Bisher erschienen sind:

Lisa und Tim:

„Geheimnisvolle Begegnungen“

„Rettungsaktion mit Hindernissen“

Gisela Prouza

Mordsmäßig heiter

Engelsdorfer Verlag

Leipzig

2015

Bibliografische Information durch die Deutsche Nationalbibliothek: Die Deutsche Nationalbibliothek verzeichnet diese Publikation in der Deutschen Nationalbibliografie; detaillierte bibliografische Daten sind im Internet über http://dnb.dnb.de abrufbar.

Copyright (2015) Engelsdorfer Verlag Leipzig

Alle Rechte beim Autor

Hergestellt in Leipzig, Germany (EU)

www.engelsdorfer-verlag.de

INHALT

Cover

Titel

Impressum

Vorwort

Faites vos jeux (mach dein Spiel)

Anruf eines Toten

Ein mörderischer Plan

Die Windsbraut

Leben mit Lola

Der Tag, der alles veränderte

Die Entscheidung

Mutterliebe stirbt nicht

Die Puppe

Der Apfel

Geschichten vom Lande

Miras Vermächtnis an Ben

MERLIN

Nachwort

VORWORT

Dieses Buch entstand, weil …

… ein zehnjähriges Mädchen den Traum hatte, eine berühmte Schriftstellerin zu werden.

… ich fünfzig Jahre später bereit war, meinen Kindheitstraum zum Leben zu erwecken.

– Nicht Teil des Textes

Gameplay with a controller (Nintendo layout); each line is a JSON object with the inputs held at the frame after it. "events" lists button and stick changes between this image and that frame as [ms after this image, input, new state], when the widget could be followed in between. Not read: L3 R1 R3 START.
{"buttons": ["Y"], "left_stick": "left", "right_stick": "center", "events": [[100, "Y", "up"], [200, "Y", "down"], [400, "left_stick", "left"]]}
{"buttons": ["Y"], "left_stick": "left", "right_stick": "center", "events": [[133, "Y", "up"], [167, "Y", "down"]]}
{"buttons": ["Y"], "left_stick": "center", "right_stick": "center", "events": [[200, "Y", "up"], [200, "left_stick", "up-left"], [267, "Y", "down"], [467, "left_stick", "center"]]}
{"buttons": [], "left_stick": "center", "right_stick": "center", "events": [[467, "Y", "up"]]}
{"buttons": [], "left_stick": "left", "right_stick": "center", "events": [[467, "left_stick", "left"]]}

Obwohl ich im Herbst 2004 noch voll im Berufsleben stand, kam mir immer öfter der Gedanke: „Was mache ich, wenn meine Rentnerzeit beginnt?“ Immerhin stand ich bereits einige wenige Tage vor meinem 60sten Geburtstag, was diesem Gedanken eine Berechtigung gab. War es Zufall oder Schicksal, dass mir zum gleichen Zeitpunkt eine Annonce für Fernstudien, unter anderem auch Belletristik, in die Hände fiel? Ich kann es nicht mit Bestimmtheit sagen. Doch diese Annonce hatte in mir ein fast vergessenes Gefühl geweckt, wodurch eine Situation aus meiner Kindheit vor meinem geistigen Auge erschien. Ich sah mich plötzlich wieder als Zehnjährige, mit langen, blonden Zöpfen, auf einem Hügel am Waldrand sitzend, und den Entschluss fassen: „Wenn ich groß bin, will ich Bücher schreiben.“

In diesem Moment wusste ich, die Zeit dafür war gekommen. Also doch Schicksal? Wie dem auch sei, es war mir klar, dass ich mich nicht einfach nur hinsetzen müsste und eine höhere Macht würde meine Hand beim Schreiben führen.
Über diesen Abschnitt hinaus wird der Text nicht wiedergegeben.